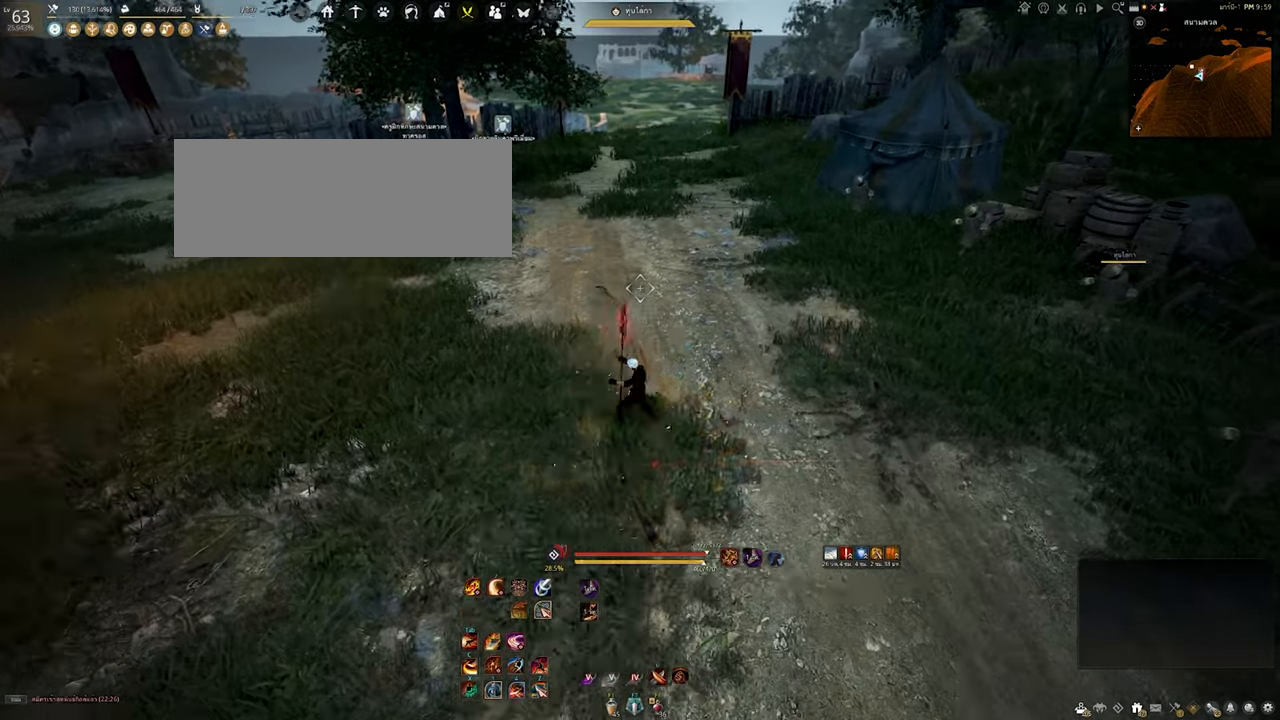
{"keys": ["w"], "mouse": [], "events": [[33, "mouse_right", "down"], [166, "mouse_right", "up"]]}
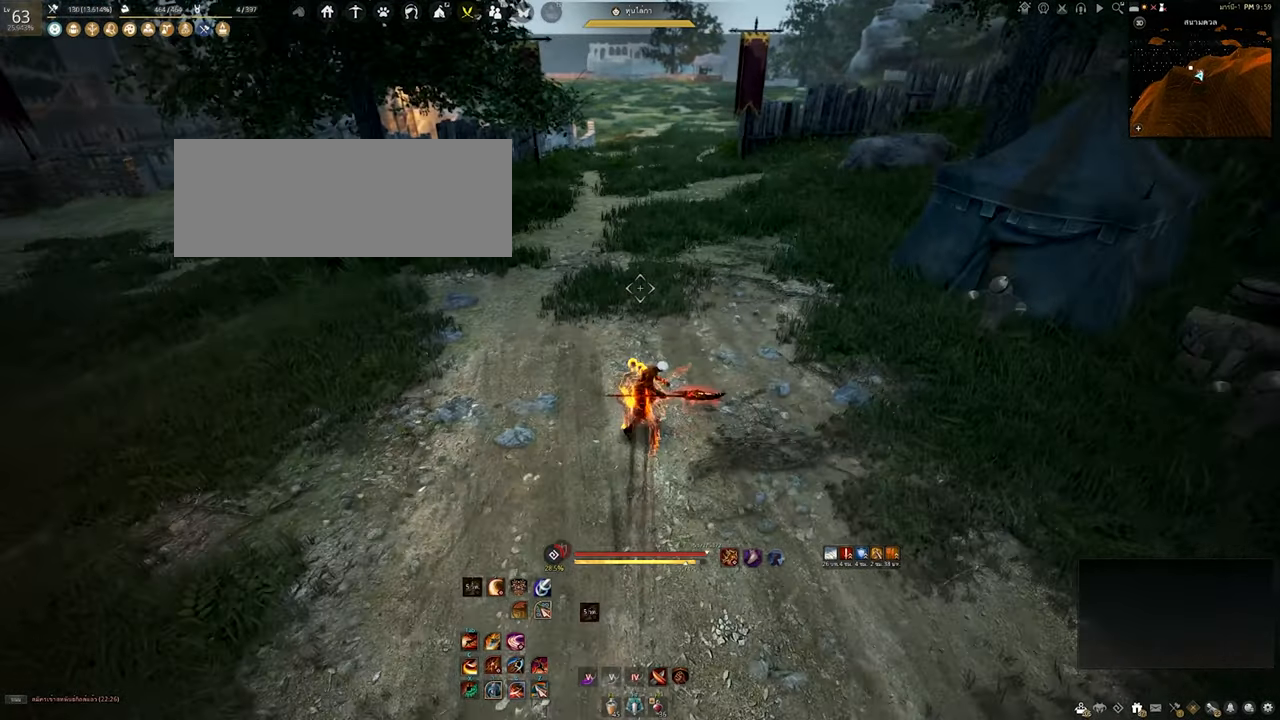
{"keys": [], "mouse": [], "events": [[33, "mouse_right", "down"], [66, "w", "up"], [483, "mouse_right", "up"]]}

··········

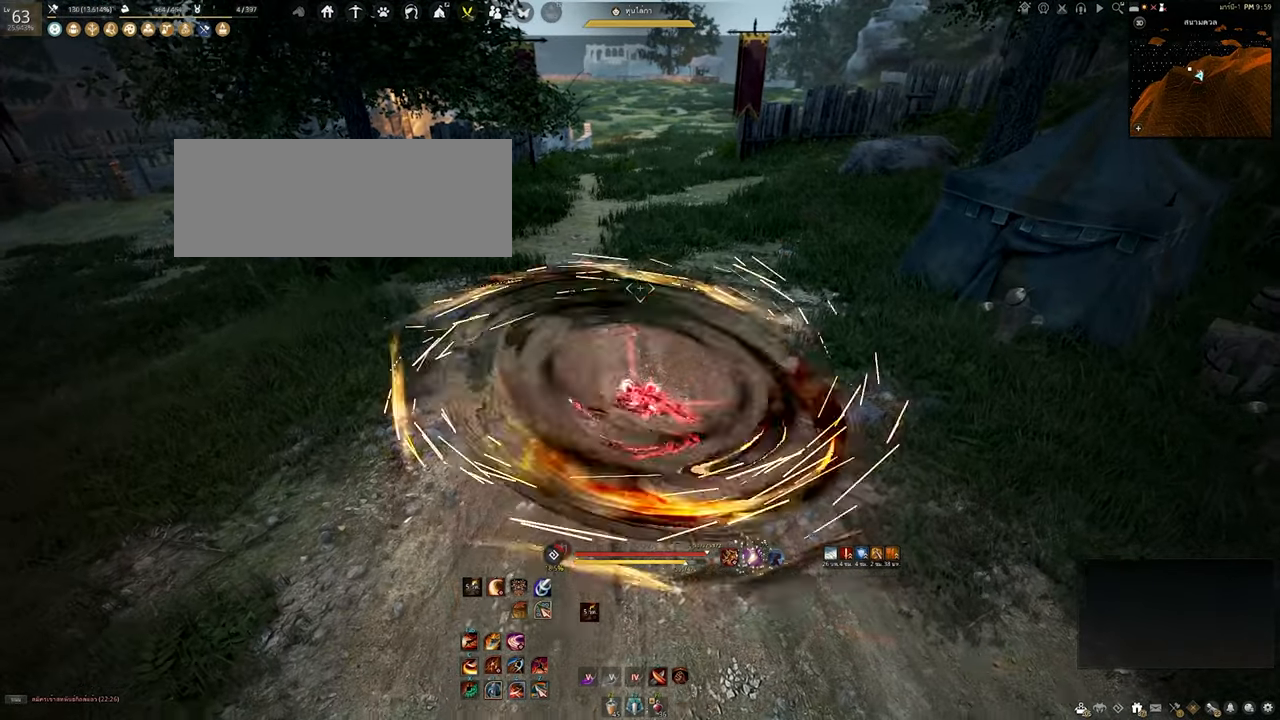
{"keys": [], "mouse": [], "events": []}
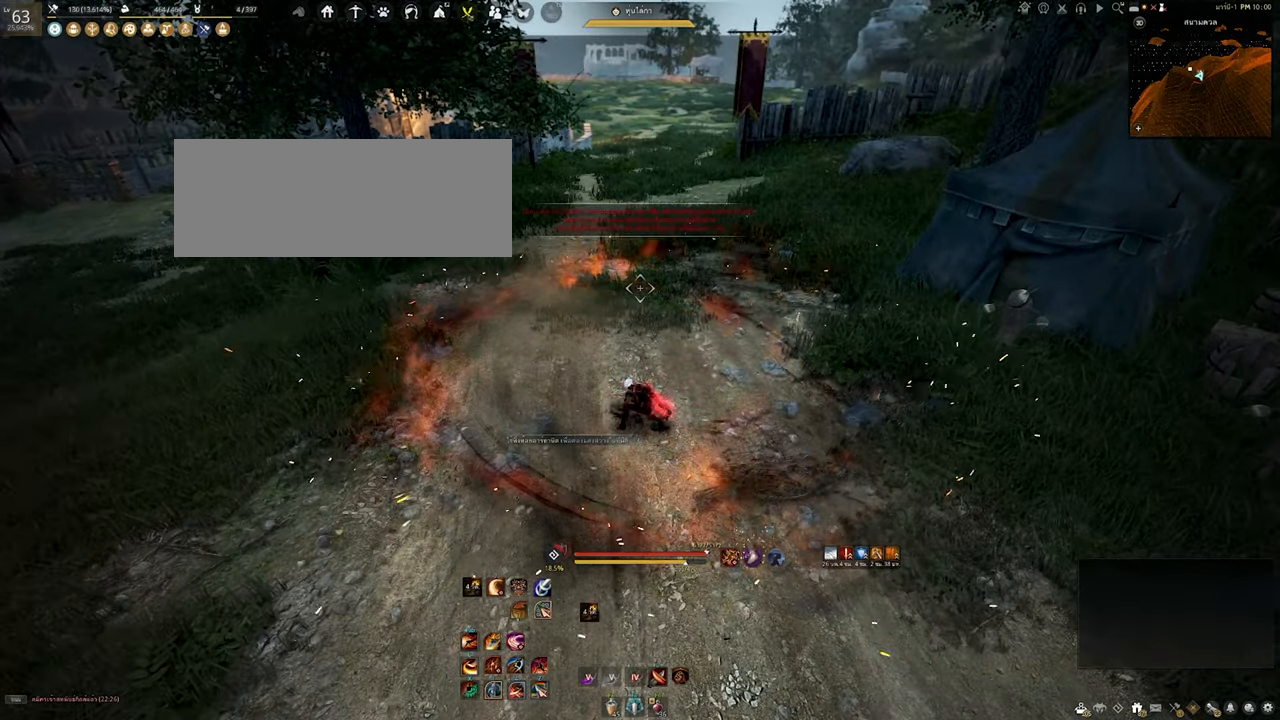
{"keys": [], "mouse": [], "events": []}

··········

### TRY IT
Whenever "down" occurs in a line of the entries, copy that line.

### EXERCISE OUTPUT
{"keys": ["w"], "mouse": [], "events": [[33, "mouse_right", "down"], [166, "mouse_right", "up"]]}
{"keys": [], "mouse": [], "events": [[33, "mouse_right", "down"], [66, "w", "up"], [483, "mouse_right", "up"]]}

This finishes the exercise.